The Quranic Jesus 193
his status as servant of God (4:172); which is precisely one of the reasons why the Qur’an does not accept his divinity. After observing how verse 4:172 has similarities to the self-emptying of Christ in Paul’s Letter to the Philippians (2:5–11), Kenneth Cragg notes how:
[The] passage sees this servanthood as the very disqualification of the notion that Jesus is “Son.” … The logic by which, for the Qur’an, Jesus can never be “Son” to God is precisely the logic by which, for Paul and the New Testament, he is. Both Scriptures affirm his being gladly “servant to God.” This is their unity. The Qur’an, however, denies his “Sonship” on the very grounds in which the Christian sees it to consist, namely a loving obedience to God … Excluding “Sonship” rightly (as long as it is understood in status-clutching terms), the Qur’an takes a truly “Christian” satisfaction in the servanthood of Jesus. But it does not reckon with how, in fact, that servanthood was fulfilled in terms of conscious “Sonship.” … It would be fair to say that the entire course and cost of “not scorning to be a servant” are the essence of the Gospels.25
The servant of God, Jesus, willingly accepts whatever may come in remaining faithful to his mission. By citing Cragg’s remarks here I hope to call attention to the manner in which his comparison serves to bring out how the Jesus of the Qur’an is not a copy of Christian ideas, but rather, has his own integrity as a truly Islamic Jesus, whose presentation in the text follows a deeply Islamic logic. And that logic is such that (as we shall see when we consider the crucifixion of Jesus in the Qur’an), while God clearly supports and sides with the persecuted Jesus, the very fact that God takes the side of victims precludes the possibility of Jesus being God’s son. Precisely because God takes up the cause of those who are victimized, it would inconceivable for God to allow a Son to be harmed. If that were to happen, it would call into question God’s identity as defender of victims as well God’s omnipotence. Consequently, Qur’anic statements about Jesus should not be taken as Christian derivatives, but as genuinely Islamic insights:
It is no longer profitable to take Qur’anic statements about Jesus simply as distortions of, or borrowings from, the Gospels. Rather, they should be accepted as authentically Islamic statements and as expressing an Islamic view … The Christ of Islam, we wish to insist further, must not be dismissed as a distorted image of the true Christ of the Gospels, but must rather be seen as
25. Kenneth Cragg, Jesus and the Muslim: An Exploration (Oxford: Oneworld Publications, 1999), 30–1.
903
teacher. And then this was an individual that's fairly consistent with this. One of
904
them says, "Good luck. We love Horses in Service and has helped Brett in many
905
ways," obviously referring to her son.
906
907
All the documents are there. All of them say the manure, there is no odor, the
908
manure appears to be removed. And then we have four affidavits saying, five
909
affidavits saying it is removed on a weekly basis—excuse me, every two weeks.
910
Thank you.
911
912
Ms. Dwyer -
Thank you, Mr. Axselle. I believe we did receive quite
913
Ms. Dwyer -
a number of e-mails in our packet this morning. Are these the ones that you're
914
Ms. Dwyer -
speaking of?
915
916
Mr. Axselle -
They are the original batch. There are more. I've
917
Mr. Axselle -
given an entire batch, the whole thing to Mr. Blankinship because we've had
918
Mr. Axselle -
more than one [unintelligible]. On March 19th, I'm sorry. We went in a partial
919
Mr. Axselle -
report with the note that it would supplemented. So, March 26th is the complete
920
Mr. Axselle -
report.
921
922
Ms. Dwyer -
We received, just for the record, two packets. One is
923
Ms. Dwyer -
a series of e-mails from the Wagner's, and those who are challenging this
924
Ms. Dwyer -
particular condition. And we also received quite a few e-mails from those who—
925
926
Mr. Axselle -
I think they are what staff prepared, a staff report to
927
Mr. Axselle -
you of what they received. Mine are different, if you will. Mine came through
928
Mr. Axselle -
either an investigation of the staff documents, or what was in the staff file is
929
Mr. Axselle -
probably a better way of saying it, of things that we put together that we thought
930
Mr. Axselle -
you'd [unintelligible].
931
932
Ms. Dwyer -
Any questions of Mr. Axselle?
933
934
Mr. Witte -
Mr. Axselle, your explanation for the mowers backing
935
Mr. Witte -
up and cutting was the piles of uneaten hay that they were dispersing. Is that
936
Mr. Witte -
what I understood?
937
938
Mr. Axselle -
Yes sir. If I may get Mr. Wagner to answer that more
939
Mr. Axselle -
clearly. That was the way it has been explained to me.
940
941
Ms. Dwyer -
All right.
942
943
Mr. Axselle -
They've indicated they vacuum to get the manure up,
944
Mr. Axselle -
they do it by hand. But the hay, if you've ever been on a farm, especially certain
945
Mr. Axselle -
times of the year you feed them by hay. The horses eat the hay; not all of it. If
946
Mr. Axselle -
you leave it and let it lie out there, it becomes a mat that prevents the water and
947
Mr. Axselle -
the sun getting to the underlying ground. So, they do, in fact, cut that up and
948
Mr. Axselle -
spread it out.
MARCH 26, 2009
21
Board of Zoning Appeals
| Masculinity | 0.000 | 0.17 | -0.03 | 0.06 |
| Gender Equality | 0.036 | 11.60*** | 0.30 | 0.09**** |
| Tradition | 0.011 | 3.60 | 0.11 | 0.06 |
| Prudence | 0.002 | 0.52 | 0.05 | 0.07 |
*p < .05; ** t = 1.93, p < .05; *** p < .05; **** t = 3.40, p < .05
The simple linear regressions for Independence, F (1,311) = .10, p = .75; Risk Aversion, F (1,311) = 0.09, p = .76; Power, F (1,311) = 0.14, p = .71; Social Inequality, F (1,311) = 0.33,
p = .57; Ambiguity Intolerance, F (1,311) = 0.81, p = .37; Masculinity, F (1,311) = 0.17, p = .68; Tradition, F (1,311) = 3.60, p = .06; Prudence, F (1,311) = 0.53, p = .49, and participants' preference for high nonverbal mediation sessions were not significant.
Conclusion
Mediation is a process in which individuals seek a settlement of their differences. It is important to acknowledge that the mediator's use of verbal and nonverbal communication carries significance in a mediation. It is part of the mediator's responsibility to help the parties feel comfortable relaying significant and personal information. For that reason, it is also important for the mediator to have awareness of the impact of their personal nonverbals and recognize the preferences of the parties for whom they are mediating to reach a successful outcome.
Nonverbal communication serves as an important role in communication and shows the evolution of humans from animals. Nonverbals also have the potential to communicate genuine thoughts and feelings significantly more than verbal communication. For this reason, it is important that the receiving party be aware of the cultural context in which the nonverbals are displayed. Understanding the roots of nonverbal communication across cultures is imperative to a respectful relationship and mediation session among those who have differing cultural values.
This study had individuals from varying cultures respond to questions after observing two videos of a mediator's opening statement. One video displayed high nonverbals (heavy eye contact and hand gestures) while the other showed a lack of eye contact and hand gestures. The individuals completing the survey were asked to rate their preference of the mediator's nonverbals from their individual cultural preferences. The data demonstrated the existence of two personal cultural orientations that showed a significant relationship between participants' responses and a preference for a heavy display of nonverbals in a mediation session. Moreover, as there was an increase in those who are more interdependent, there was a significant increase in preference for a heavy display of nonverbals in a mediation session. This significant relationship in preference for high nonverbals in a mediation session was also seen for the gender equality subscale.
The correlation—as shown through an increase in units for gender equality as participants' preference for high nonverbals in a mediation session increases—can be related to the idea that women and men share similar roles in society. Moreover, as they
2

● ● ● ● ● ● ●

EXERCISE>
How many of the lines in the data above carry the word "report"? Say the number and nothing else.

PROBLEM SOLUTION>
3